Provided text:
* * *

Part of: GS Prelims and GS-II – Health  

In News:

  • The World Health Organization (WHO) highlighted a few critical issues over the use of BCG vaccine for COVID-19 recently.
  • They emphasized the importance of randomised controlled trials (RCTs) of the vaccine to understand its safety and efficacy before using it on healthcare workers.

Key takeaways:

  • Randomised controlled trials using BCG vaccine are under way in the Netherlands and Australia to find out whether the vaccine can reduce the incidence and severity of COVID-19 among healthcare workers.
  • The reasons as to why countries should wait for the results of the BCG vaccine RCTs are:
    • The association of fewer COVID-19 cases in countries that have a universal BCG vaccination programme is based on population rather than individual data. 
    • The beneficial effects of the BCG vaccine given at birth are “unlikely” to reduce the severity of COVID-19 decades later.

* * *

Work instruction: Carry on writing the text about the WHO's concerns over the BCG vaccine for COVID-19, beginning right after its last sentence. The rows that come next were taken from a different source than the text on the BCG vaccine.

Supplied entries:
* * *

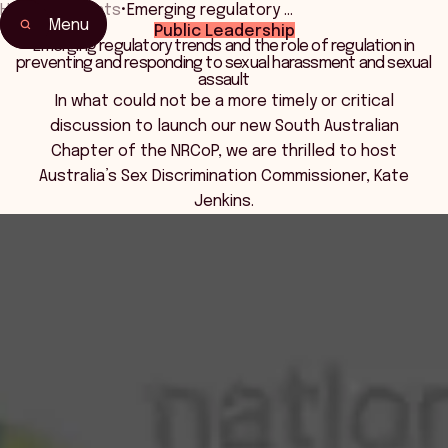
Home
•
Events
•
Emerging regulatory …
Menu
Public Leadership
Home
Emerging regulatory trends and the role of regulation in
preventing and responding to sexual harassment and sexual
Events & Connection
assault
In what could not be a more timely or critical
discussion to launch our new South Australian
Chapter of the NRCoP, we are thrilled to host
Australia’s Sex Discrimination Commissioner, Kate
Jenkins.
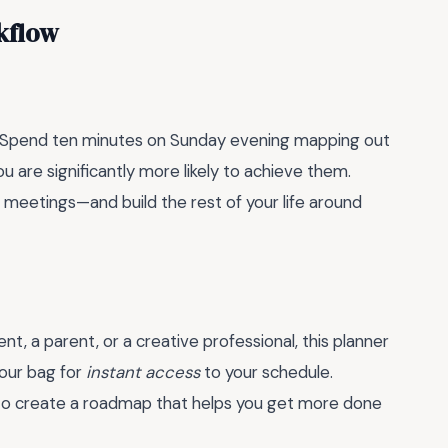
kflow
itual. Spend ten minutes on Sunday evening mapping out
you are significantly more likely to achieve them.
eetings—and build the rest of your life around
nt, a parent, or a creative professional, this planner
your bag for
instant access
to your schedule.
it’s to create a roadmap that helps you get more done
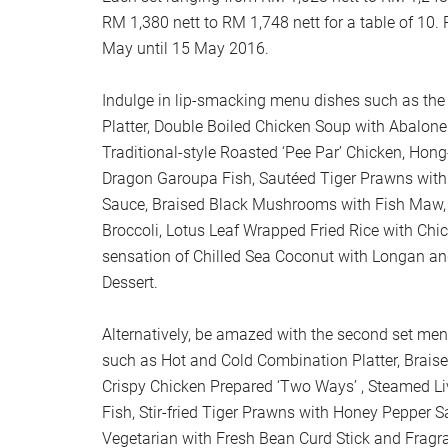
RM 1,380 nett to RM 1,748 nett for a table of 10.
May until 15 May 2016.
Indulge in lip-smacking menu dishes such as the
Platter, Double Boiled Chicken Soup with Abalone
Traditional-style Roasted ‘Pee Par’ Chicken, Hon
Dragon Garoupa Fish, Sautéed Tiger Prawns wi
Sauce, Braised Black Mushrooms with Fish Maw,
Broccoli, Lotus Leaf Wrapped Fried Rice with Chi
sensation of Chilled Sea Coconut with Longan a
Dessert.
Alternatively, be amazed with the second set men
such as Hot and Cold Combination Platter, Brais
Crispy Chicken Prepared ‘Two Ways’ , Steamed Li
Fish, Stir-fried Tiger Prawns with Honey Pepper S
Vegetarian with Fresh Bean Curd Stick and Fragra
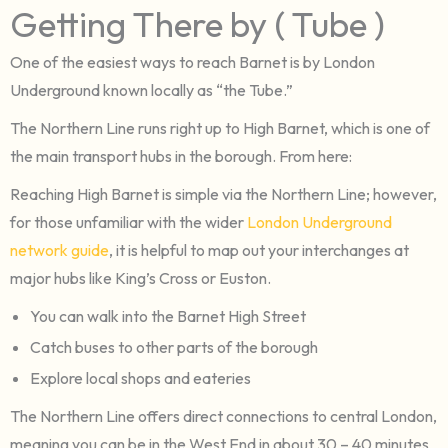
Getting There by ( Tube )
One of the easiest ways to reach Barnet is by London
Underground known locally as “the Tube.”
The Northern Line runs right up to High Barnet, which is one of
the main transport hubs in the borough. From here:
Reaching High Barnet is simple via the Northern Line; however,
for those unfamiliar with the wider
London Underground
network guide
, it is helpful to map out your interchanges at
major hubs like King’s Cross or Euston.
You can walk into the Barnet High Street
Catch buses to other parts of the borough
Explore local shops and eateries
The Northern Line offers direct connections to central London,
meaning you can be in the West End in about 30 – 40 minutes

* * *

Exercise answer:
    • It is already known that the virus induces cytokine storm in some patients, leading to further complications — and even death.
    • BCG vaccination is likely to give a false sense of security to people, especially during the pandemic, especially if it is not effective against the novel coronavirus. 
    • Using the vaccine without evidence of its benefits could further decrease vaccine supply to protect children against TB in high-risk countries.

Important value additions:

Randomised controlled trials

  • These are quantitative, comparative, controlled experiments in which investigators study two or more interventions in a series of individuals who receive them in random order
  • The RCT is one of the simplest and most powerful tools in clinical research.

BCG vaccine

  • Bacillus Calmette–Guérin (BCG) vaccine is used against tuberculosis (TB).
  • In countries where tuberculosis or leprosy is common, one dose is recommended in healthy babies at the time of birth

Cytokine storm syndrome (CSS) 

  • It is a form of systemic inflammatory response syndrome (SIRS) that can be triggered by a variety of factors such as infections and certain drugs.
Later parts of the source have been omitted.